Transcribe the listing underneath, keeping each word exact and omitting the images.

***** Material for the task

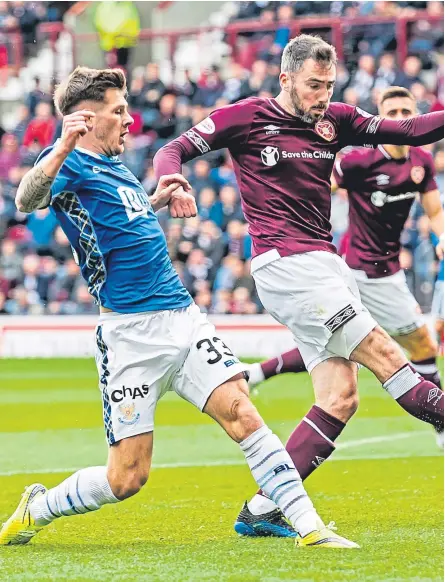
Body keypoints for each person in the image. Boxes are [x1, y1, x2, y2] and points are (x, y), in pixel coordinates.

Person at [0, 66, 355, 550]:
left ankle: (310, 528)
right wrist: (61, 147)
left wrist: (155, 202)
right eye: (119, 110)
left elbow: (119, 225)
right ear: (86, 118)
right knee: (126, 477)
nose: (130, 119)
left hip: (182, 317)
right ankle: (38, 508)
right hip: (131, 334)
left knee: (242, 413)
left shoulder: (117, 167)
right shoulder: (71, 163)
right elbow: (26, 199)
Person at [153, 35, 444, 538]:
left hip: (325, 266)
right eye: (313, 85)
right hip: (285, 266)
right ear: (285, 78)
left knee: (340, 397)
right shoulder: (244, 117)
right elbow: (174, 147)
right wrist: (171, 178)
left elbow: (412, 131)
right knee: (385, 354)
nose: (322, 96)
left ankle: (263, 508)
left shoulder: (338, 120)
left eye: (329, 86)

**********

** Response to the exercise **
Body keypoints for each person in the image. Boxes are [x1, y1, x2, y2] and points are (x, y), in pixel coordinates.

Person at [0, 66, 355, 550]:
left ankle: (310, 528)
right wrist: (61, 147)
left wrist: (155, 202)
right eye: (119, 110)
left elbow: (119, 225)
right ear: (86, 118)
right knee: (126, 477)
nose: (130, 119)
left hip: (182, 317)
right ankle: (38, 508)
right hip: (131, 334)
left knee: (242, 413)
left shoulder: (117, 167)
right shoulder: (71, 163)
right elbow: (26, 199)
Person at [153, 35, 444, 538]:
left hip: (325, 266)
right eye: (313, 85)
right hip: (285, 266)
right ear: (285, 78)
left knee: (340, 397)
right shoulder: (244, 117)
right elbow: (174, 147)
right wrist: (171, 178)
left elbow: (412, 131)
right knee: (385, 354)
nose: (322, 96)
left ankle: (263, 508)
left shoulder: (338, 120)
left eye: (329, 86)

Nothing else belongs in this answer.